▶ _Action item_:
In the entries that follow, the first line to write out is the one containing "left hip: (206, 269)", and the last is the one containing "nose: (1240, 594)". Reproduce that stretch exactly, with nothing before or after it.

▶ _Extracted material_:
════════════════════
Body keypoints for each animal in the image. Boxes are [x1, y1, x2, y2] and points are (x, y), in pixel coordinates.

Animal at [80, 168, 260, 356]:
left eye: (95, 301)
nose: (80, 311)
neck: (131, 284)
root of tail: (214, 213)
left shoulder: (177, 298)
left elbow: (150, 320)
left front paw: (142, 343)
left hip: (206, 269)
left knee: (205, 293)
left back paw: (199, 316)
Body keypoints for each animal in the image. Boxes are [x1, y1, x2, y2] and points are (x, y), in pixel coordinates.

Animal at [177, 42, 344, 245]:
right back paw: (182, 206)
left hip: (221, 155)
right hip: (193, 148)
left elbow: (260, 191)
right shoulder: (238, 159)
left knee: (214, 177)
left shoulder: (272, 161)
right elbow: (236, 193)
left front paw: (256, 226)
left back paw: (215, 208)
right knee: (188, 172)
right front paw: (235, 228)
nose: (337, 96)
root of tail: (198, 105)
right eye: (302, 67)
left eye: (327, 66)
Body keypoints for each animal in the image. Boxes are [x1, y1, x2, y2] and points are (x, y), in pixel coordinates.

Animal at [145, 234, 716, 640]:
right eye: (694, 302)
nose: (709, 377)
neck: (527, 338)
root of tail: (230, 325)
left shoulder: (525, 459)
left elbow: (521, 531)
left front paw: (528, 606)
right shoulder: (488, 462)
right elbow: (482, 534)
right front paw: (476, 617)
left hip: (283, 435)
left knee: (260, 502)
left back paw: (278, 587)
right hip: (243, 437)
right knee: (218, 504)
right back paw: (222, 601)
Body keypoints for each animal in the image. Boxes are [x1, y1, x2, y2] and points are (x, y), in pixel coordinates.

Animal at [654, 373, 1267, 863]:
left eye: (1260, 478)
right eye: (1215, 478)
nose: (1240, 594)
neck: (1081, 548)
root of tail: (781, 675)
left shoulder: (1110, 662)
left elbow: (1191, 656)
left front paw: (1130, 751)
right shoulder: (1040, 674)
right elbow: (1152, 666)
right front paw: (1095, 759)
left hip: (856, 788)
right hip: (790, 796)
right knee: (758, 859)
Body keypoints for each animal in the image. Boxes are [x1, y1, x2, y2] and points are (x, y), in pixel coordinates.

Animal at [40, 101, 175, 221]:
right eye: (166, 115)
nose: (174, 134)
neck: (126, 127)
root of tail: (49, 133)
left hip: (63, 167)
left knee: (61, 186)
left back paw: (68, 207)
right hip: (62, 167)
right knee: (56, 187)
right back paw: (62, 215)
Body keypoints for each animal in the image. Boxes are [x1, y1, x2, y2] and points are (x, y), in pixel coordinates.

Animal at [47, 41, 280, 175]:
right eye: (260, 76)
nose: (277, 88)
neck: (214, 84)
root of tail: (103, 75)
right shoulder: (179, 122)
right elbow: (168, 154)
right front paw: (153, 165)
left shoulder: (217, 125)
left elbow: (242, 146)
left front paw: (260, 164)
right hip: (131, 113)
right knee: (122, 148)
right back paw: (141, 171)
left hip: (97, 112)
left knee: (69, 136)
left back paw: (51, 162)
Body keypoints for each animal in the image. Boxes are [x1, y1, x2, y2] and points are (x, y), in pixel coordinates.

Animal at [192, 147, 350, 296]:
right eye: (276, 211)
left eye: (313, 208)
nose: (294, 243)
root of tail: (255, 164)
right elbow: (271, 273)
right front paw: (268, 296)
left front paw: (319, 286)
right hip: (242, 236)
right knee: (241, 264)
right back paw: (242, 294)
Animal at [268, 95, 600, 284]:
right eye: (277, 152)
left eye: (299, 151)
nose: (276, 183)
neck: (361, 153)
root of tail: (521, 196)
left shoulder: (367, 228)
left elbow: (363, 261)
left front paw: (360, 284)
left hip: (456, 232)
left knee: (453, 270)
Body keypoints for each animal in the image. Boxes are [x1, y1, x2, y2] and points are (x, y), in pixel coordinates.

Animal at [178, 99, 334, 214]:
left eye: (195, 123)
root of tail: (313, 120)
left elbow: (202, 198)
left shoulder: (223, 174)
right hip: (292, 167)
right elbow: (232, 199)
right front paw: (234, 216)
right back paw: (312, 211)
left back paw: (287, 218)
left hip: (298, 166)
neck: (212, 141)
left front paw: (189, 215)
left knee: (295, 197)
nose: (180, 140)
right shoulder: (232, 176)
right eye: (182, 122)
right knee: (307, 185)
════════════════════
▶ _Response box_:
left hip: (206, 269)
left knee: (205, 293)
left back paw: (199, 316)
Body keypoints for each animal in the image. Boxes are [x1, y1, x2, y2] and points are (x, y), in pixel coordinates.

Animal at [177, 42, 344, 245]:
right back paw: (182, 206)
left hip: (221, 155)
right hip: (193, 148)
left elbow: (260, 191)
right shoulder: (238, 159)
left knee: (214, 177)
left shoulder: (272, 161)
right elbow: (236, 193)
left front paw: (256, 226)
left back paw: (215, 208)
right knee: (188, 172)
right front paw: (235, 228)
nose: (337, 96)
root of tail: (198, 105)
right eye: (302, 67)
left eye: (327, 66)
Body keypoints for each animal in the image. Boxes are [x1, y1, x2, y2] and points are (x, y), in pixel coordinates.

Animal at [145, 234, 716, 640]:
right eye: (694, 302)
nose: (709, 377)
neck: (527, 338)
root of tail: (230, 325)
left shoulder: (525, 459)
left elbow: (521, 531)
left front paw: (528, 606)
right shoulder: (488, 462)
right elbow: (482, 534)
right front paw: (476, 617)
left hip: (283, 435)
left knee: (260, 502)
left back paw: (278, 587)
right hip: (243, 437)
right knee: (218, 504)
right back paw: (222, 601)
Body keypoints for each animal in the image. Boxes are [x1, y1, x2, y2] and points are (x, y), in pixel coordinates.

Animal at [654, 373, 1267, 863]:
left eye: (1260, 478)
right eye: (1215, 478)
nose: (1240, 594)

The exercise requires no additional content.